## Exercise brief
List each line of the records that contains the word "pour".

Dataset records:
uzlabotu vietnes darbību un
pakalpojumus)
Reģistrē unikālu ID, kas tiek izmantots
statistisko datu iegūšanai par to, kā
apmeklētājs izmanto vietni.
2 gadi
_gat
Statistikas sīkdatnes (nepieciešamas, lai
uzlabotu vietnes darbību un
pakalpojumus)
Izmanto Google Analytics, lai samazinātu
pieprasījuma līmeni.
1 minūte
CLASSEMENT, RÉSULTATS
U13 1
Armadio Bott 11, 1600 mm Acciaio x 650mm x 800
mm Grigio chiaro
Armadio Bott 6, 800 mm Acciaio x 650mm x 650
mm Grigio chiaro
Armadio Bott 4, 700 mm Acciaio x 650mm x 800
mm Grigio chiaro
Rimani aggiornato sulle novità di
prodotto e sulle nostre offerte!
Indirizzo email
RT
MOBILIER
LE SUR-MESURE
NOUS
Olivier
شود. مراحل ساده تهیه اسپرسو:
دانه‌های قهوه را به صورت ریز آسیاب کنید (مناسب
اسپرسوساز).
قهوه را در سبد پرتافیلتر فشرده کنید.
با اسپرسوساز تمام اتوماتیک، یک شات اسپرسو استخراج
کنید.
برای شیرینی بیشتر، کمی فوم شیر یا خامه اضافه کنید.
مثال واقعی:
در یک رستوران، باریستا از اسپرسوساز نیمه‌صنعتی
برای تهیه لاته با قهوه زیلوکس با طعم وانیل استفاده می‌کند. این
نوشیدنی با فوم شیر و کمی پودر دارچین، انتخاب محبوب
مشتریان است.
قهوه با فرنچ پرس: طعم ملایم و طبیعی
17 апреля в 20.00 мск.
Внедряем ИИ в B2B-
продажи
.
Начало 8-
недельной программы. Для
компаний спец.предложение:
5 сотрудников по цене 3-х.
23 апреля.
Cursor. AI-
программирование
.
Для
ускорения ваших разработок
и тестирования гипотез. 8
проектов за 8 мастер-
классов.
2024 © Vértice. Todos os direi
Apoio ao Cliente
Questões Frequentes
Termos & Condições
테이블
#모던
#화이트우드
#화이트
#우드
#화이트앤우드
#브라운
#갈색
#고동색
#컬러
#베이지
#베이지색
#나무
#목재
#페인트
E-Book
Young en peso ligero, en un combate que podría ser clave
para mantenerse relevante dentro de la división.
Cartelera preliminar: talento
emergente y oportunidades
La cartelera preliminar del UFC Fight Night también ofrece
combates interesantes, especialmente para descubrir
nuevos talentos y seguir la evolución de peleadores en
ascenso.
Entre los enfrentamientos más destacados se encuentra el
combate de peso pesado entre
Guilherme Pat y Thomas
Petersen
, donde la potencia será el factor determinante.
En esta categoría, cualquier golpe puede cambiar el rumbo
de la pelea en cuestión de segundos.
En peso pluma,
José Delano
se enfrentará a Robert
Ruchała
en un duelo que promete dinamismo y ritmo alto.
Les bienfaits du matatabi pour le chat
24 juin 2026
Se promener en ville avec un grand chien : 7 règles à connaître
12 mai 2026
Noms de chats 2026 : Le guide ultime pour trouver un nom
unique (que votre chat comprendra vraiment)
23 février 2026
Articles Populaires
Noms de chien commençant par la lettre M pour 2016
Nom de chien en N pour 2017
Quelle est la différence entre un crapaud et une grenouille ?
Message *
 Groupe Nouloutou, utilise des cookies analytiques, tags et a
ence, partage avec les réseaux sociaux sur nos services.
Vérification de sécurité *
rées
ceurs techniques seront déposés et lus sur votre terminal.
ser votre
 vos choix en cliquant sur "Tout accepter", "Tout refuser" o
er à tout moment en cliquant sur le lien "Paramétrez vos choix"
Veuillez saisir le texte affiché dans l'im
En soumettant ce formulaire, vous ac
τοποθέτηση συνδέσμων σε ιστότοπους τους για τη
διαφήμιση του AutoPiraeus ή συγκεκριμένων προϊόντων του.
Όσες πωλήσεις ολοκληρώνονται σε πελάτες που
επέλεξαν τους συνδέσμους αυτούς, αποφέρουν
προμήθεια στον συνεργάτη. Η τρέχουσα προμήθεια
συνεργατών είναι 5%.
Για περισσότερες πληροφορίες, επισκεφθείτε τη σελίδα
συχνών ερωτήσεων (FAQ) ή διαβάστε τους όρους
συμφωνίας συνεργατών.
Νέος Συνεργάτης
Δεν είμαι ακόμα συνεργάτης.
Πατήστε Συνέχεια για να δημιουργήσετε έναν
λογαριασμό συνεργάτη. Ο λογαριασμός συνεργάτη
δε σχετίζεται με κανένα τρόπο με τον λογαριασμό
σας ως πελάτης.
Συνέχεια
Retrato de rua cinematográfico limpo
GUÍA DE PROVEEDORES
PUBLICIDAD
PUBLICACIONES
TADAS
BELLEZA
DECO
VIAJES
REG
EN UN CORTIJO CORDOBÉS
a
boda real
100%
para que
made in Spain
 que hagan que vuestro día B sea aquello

## Solution
Les bienfaits du matatabi pour le chat
Noms de chats 2026 : Le guide ultime pour trouver un nom
Noms de chien commençant par la lettre M pour 2016
Nom de chien en N pour 2017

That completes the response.